Main Foreign Policy Orientations

 Barnier does not see European policy and defence as a “reserved domain” of the president (as a result of political practice in France, this is how foreign and defence policy is understood), but as a shared competence between the government and the president. However, he pointed out key aspects of the government’s actions in these areas, which largely coincide with Macron’s vision. He emphasises the need to preserve France’s strong role in Europe, stressing the importance of industrial policy, technological sovereignty, economic security, defence, and the fight against unfair competition from third countries. He intends to revise national regulations that are more restrictive than EU requirements and weaken French businesses and farms. He has also announced the possibility of postponing the implementation of selected European standards which, in his view, could adversely affect the competitiveness of the French economy (this would, however, be contrary to EU law). Barnier declares his intention to protect the interests of French agriculture during EU budget and free trade agreement negotiations.

The government will seek new European investments in the climate transformation, innovation and research, the digital, health, space, and defence sectors, and nuclear energy, particularly through European industrial policy instruments. Barnier also stated the need to strengthen Frontex’s powers as the EU’s border guard. The new government announces a review of bilateral agreements on migration. Retailleau has proposed a reduction in development aid to third countries in the absence of cooperation on readmission, and even an increase in tariffs or a reduction in the number of visas issued.

The Barnier government also announced continued support for Ukraine and continued French activity in the Middle East, seeking a suspension of the hostilities in Gaza and Lebanon as soon as possible, increasing humanitarian aid, promoting a two-state solution, and maintaining political support for Lebanon.

Conclusions and Outlook

 France has, since Macron’s first term in office, put forward ambitious plans for EU reform, which have been actively supported by a prime minister and government drawn from his camp and de facto subordinate to him. The appointment of Barnier’s cabinet puts an end to such an arrangement and changes the power dynamics in the executive (the prime minister becomes a relatively independent centre of power), implying a weakening of French influence on European policy. Unprecedented influence on French politics has been gained by the RN, which, although it does not take responsibility for governing, can obtain concessions from the government by threatening to join the left, which wants the government dismissed.
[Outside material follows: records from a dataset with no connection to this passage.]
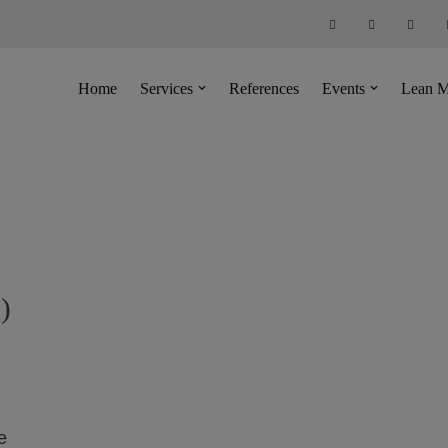
Home
Services
References
Events
Lean M
)
e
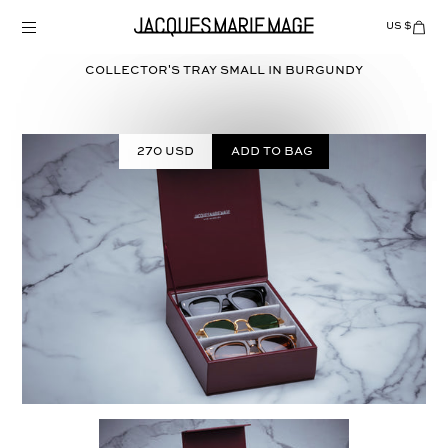
Skip
to
US $
Items
adde
content
to
Cart
COLLECTOR'S TRAY SMALL in
BURGUNDY
(0)
270 USD
Add to bag
Select
COLOR:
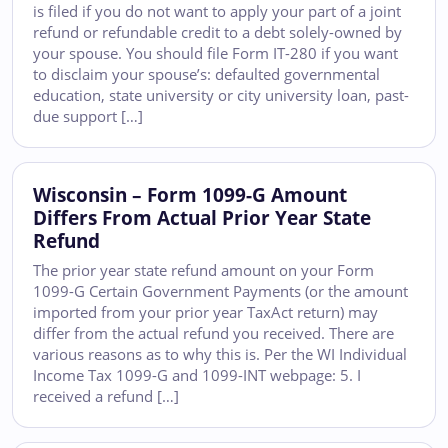
is filed if you do not want to apply your part of a joint
refund or refundable credit to a debt solely-owned by
your spouse. You should file Form IT-280 if you want
to disclaim your spouse’s: defaulted governmental
education, state university or city university loan, past-
due support […]
Wisconsin – Form 1099-G Amount
Differs From Actual Prior Year State
Refund
The prior year state refund amount on your Form
1099-G Certain Government Payments (or the amount
imported from your prior year TaxAct return) may
differ from the actual refund you received. There are
various reasons as to why this is. Per the WI Individual
Income Tax 1099-G and 1099-INT webpage: 5. I
received a refund […]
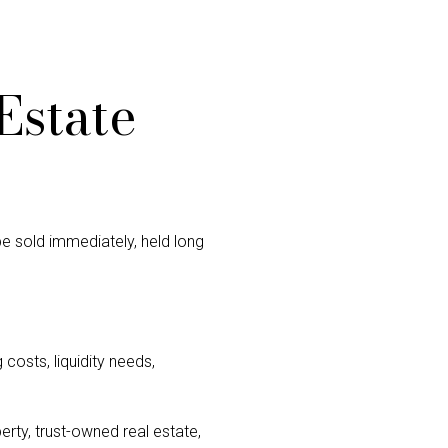
Estate
 be sold immediately, held long
costs, liquidity needs,
erty, trust-owned real estate,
The Barnier government’s priorities in the area of domestic politics indicate a continuation of the trend of the French political scene shifting to the right—the leaders of liberal and right-wing political groups, seeing the RN’s successes, are trying to take over the party’s electorate using its programme demands. For Poland, it is beneficial to maintain the pro-European course of the French government, which enables both the strengthening of bilateral relations and further support for Ukraine. Following Donald Trump’s victory in the United States, Barnier will also push for a more coordinated European strategy to strengthen defence capabilities and increase the EU’s resilience in areas such as trade, agriculture, and the climate transformation.